Chemical Placement for scale inhibitor squeeze and other near wellbore chemical treatments is recognized as a significant challenge in today's ever more complex operating environments. For heterogeneous wells and long reach horizontal wells, various factors (including heterogeneity, crossflow and pressure gradients between non-communicating zones within the well) all contribute to uneven placement in the reservoir. Current methods to circumvent these problems often rely on extremely expensive coiled tubing operations, staged diversion (temporary shut-off) treatments or overdosing some zones to gain placement in other (e.g. low permeability) zones. For other very near wellbore treatments e.g. acid stimulation, a number of self-diverting strategies have been applied in field treatments with some success. Unfortunately, the properties which make such treatments applicable for acid stimulation may also make them inappropriate for scale squeeze treatments. Other modified lightly viscosified fluids have however been demonstrated to be of significant importance for improving chemical placement thereby reducing the potential for low permeability/high pressure zones being rapidly denuded of chemical during flowback.
Critical to our understanding of such a process is the ability to accurately simulate the effectiveness of such treatments in the laboratory and to use the data to build and validate more effective modelling tools to allow field treatments to be designed. The paper examines the potential benefits of using modified injection fluids, including lightly viscosified and shear thinning fluids to aid uniform scale inhibitor placement in complex wells. Laboratory data using dual linear core flood experiments coupled with mathematical modelling are used to describe cases where such fluids are shown to offer benefit for field application and also those where more minimal benefit would be anticipated, such that the risks associated with the use of modified fluids (e.g. potential formation damage and fines mobilization) would outlay the benefits. The paper therefore describes the effective use and interpretation of detailed laboratory core flood data, mathematical modelling and field evidence to describe the benefits associated with the application of modified lightly viscosified shear thinning fluids in scale inhibitor squeeze treatments.

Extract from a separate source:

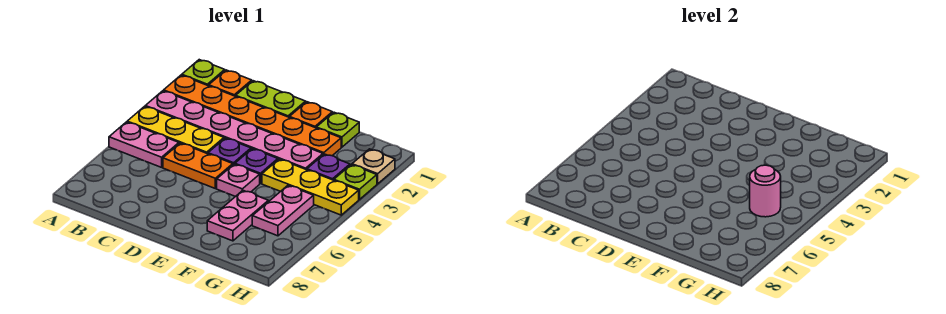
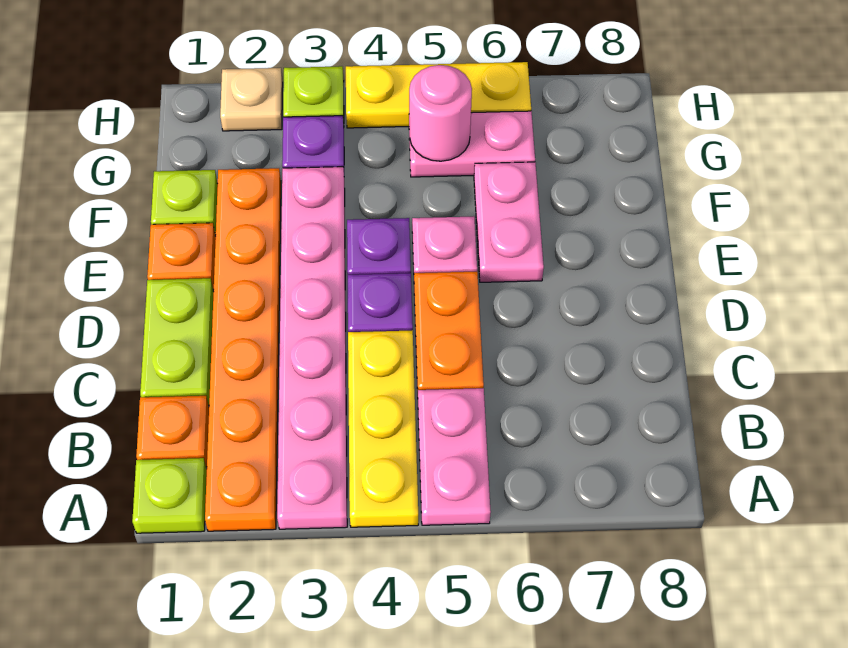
yellow plate F4:H4 level 1 -> yellow plate H4:H6 level 1
pink plate F6:F7 level 1 -> pink plate E6:F6 level 1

Chemical placement for scale inhibitor squeeze and other near wellbore chemical treatments is recognized as a significant challenge in today's ever more complex operating environments, especially if effective chemical placement cannot be achieved through conventional bullhead squeeze treatments.[1–8] For heterogeneous wells and long reach horizontal wells, a combination of factors (such as heterogeneity, crossflow and pressure gradients between non-communicating zones within the well) can contribute to uneven placement of a squeeze treatment in the reservoir. This may result in the majority of the squeeze treatment volume being placed in an inappropriate zone in the near-wellbore, which can result in reduced squeeze lifetimes and inadequate scale protection of vulnerable near-wellbore mixing zones. Heterogeneity in the near-wellbore region will obviously affect the placement of a squeeze treatment under permeability control, with most of the volume of a conventional bullhead squeeze being placed in the higher permeability formation. Pressure gradients or crossflow will also influence the placement of an inhibitor slug, with injection being favoured in the lower pressure zones. The presence of crossflow during shut-in can cause a redistribution of the injected slug, resulting in more placement in a lower pressure zone. Other factors such as wellbore friction, layer pressures, the properties of the fluid in place and differences in mobility ratios between different zones also have an impact on chemical placement but will not be considered in this manuscript.